=== Exercise task 1 ===
In the double-sleeved roller excerpt, which three layers make up the outer sleeve member 20′?
=== Exercise task 2 ===
Please extend the double-sleeved roller excerpt, picking up after its final sentence.
# Start of Selected excerpt
FIG. 6 shows a partial cutaway view of another preferred embodiment of a DSR generally representing any double-sleeved roller of the invention. For exemplary purposes, the DSR is shown as a DSITM indicated by the numeral 60 , although the DSR may also be a DSPIFM. Some of the numbered sleeve components in FIG. 6 correspond to members previously described above, and are indicated by correspondingly primed numerals. DSITM 60 includes a core member 61 (no internal details of core 61 are depicted), an ISM 15 ′ in intimate nonadhesive contact with core 61 , and a compliant OSM 20 ′ in intimate nonadhesive contact with ISM 15 ′. Inner sleeve 15 ′ includes a strengthening band 12 ′ in intimate nonadhesive contact with core member 61 , a compliant layer 13 ′ coated on SB 12 ′, and a hard protective layer 14 ′ coated on the compliant layer 13 ′. The outer sleeve member 20 ′ includes a stiffening layer 21 ′, a compliant layer 22 ′, and a release layer 23 ′, but it is to be understood that member 20 ′ may also represent a photoconductive OSM of a DSPIFM. Also illustrated are two tapered removable endpieces or gudgeons, namely, a larger diameter endpiece 62 at one end of the roller 60 , and a smaller diameter endpiece 63 at the other end of the roller. Depressions 66 and 67 are shown in endpieces 62 and 62 , respectively, into which axle members 68 and 69 respectively can fit.

The axle members 68 and 69 are attached to frame members of an electrostatographic machine, and during operation of DSITM 60 , each axle member is embedded into its corresponding depression, thereby supporting the roller. As indicated by the double-ended arrows shown on each of the axle members, each axle member may be independently moved in or out of its corresponding depression as required, when placing or removing a sleeve. DSITM 60 is always supported at one end or the other during a sleeve removal or replacement. Thus, axle member 68 is removed from depression 66 when OSM 20 ′ is to be removed or replaced, with axle 69 remaining within depression 67 as a support. Similarly, axle member 69 is removed from depression 67 when ISM 15 ′ is to be removed or replaced, with axle 68 remaining within depression 66 as a support. It is to be understood that the present depictions of axle members 68 and 69 and depressions 66 and 67 are exemplary only, and that any suitable means of separably supporting the roller at either end of the roller may be used.
# End of Selected excerpt
# Start of Information supplied
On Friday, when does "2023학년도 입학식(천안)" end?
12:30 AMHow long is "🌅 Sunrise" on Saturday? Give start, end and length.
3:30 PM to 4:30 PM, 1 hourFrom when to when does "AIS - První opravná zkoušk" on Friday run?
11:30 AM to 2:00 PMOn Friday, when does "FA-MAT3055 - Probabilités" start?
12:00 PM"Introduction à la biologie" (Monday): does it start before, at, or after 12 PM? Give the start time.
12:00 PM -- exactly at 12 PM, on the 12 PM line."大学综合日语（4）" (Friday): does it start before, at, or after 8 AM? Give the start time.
# End of Information supplied
=== Task output 1 ===
A stiffening layer 21′, a compliant layer 22′, and a release layer 23′.

=== Task output 2 ===
OSM 20 ′ overlaps a plurality of holes passing through a cylindrical portion of endpiece 62 , the cylindrical portion having an outer diameter which is substantially the same as the sum of the outer diameter of core member 61 plus the thickness of ISM 15 ′. The plurality of holes is connected to a source of compressed air which is used to expand sleeve 20 ′ during its removal from, or placement on, the ISM 15 ′. Similarly, ISM 15 ′ overlaps a plurality of holes passing through a cylindrical portion of endpiece 63 , the cylindrical portion having an outer diameter which is substantially the same as the outer diameter of core member 61 . The plurality of holes is connected to a source of compressed air which is used to expand sleeve 15 ′ during its removal from, or placement on, the core member 61 , OSM 20 ′ not being present during removal or placement of ISM 15 ′.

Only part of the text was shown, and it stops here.